(ed. note: This was originally written the old-fashioned way and transcribed. It was interrupted in the middle by the need to board the aircraft.)
On the road in the middle of nowhere -- actually, to be precise, sitting in an airport somewhere in the Southwestern U.S., about to get on the last leg of my flight home -- it suddenly occurs to me that I'm the type of girl who needs to travel with a notebook. No, not a notebook computer. An actual honest-to-god paper notebook. I have a lot of thoughts, you see -- and my work computer's wireless card stopped working mid-trip.
As it stands, I have one remaining page in the back of a legal pad. Well, that's not exactly true either. I have most of a page, since I used the upper left-hand corner to do some rudimentary mid-deposition math.
I spend a considerable amount of time in airports. I think that if you add up all the time I spend in airports and airplanes during a calendar year, and average it out, then I spend no less than four days of each calendar year in the process of air travel. While that only computes to about 1% of each year, it adds up to a significant portion of my life.
I have flying down to a science -- what to pack, what to wear, when to carry on my bags, when to check my bags, how to prepare for security screening. Although maybe it's not really a science -- it's more of an art form. But whatever it is, I know how to do it. (I have been known to get it wrong, though.) And then, once I'm through security, I sit and wait and observe. Which brings us back to the notebook. I need a notebook for times like these, to record my observations, before the constant churning of my thoughts moves onto the next fleeting thing, and I forget the things I've seen and heard, the things that make me laugh and ask questions.

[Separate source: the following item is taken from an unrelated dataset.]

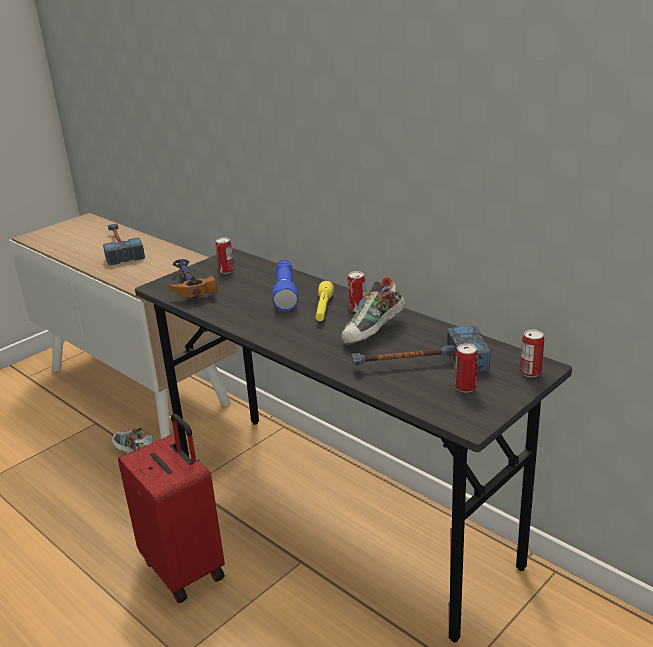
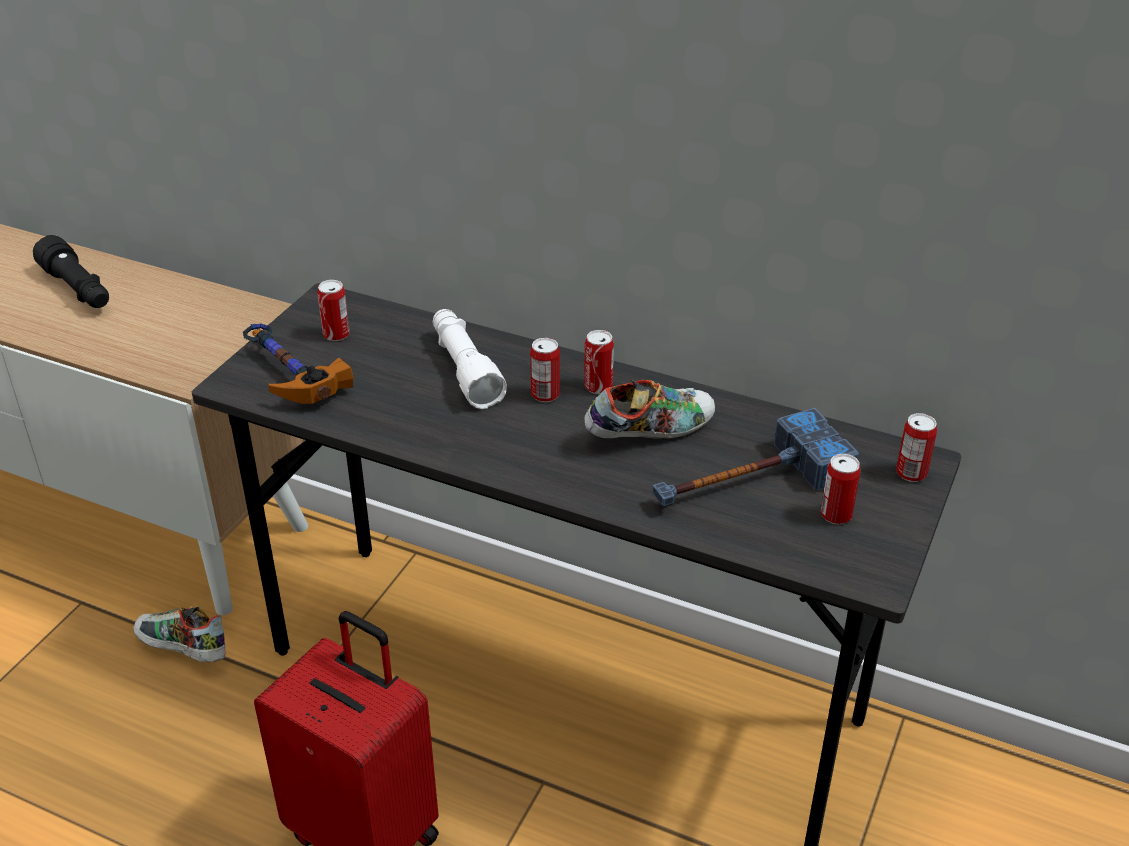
camera: 20 degrees left, 10 degrees up
(120, 247) = (78, 290): hammer -> black flashlight
(285, 292) = (464, 369): blue flashlight -> white flashlight
(323, 309) = (545, 395): yellow flashlight -> can
(374, 333) = (650, 432): shoe -> shoe turned 135 degrees counterclockwise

There are a lot of those thoughts, especially on days like today -- a day that started hours before the sun was even up -- before the hotel even started serving breakfast, and which will involve three cities and hours of flying time.
If I had a notebook today, for example, I could have started by writing excruciating detail about my breakfast. McDonald's. Which was the only thing open in the entire airport. And about how it was the first time since childhood that I ate a "Big Breakfast" -- which is really not so big, especially if you only eat the eggs and sausage. And I could question how they somehow managed to make the eggs so bland that they taste like nothing, or perhaps describe the looks of horror aimed at me for ordering a large Diet Coke at that ungodly hour of the morning.
Or I could write about the girl I saw in the rust-colored L.A.M.B. velour sweatsuit, and how her hair was dyed a very fake orangey color -- which resulted in her having the overall appearance of a carrot. From there, I would probably venture onto a discourse on how those sweatsuits, especially the ones with the words on the ass, do no favors for anyone's figure. I would probably also note how people need to learn the difference between "outside clothing" and "inside clothing." Not that I am entirely without sin on that one.
I could have told the detailed story of how I killed the bug in the hotel bathroom with my hair mousse, or how weird it was that yesterday, a beautiful day, I was walking outside in the downtown section of a major metropolitan area, but only saw five cars and two people.
I could also express my utter confusion as to why anyone would wear a ten-gallon hat on an airplane. Seems very uncomfortable.
Or I could comment on how cheap the airlines are -- not giving out peanuts or pretzels anymore, instead charging $3 for a candy bar. And how it must totally stink to be one of the people who agreed to take the next flight out for a $150 credit, when the next set of people were given $300. Or how all of the people who agreed to fly out later to resolve the "weight balancing issues" were all skinny. Go figure.
I could attempt to figure out why I always wind up writing in the margins, sometimes even around the corners, having to tie my thoughts together with lines and arrows, and sometimes even circles, when it's one of my pet peeves. And I might even question why rollerball pens explode on airplanes, especially since all of my other pens mysteriously stop working mid-flight.
But if I had a notebook, and a pen that worked, maybe I could find words to describe the beauty of how, when flying over a lake or another body of water, it first looks like a cloud, and then it looks like snow (maybe a glacier?) and then a shimmering piece of silver foil, and then -- only when you're directly over it -- you can see that it's water, with an infinite number of teeny tiny little ripples on the surface. And if I could find the right adjectives for that, I could certainly describe how gigantic and beautiful the full moon was on the way to the airport just before the crack of dawn.
But then there's the practical stuff. Like making a list of the things I need to pack for my trip that stars forty-five hours after my last flight of the day ends. Or figuring out how I managed to keep my .mp3 player and computer in my carry-on bag, while leaving my keys and headphones in my checked suitcase. And how by violating my own three-book rule, I wound up having to buy a new book. But I only have this one page, and I'm already at the end.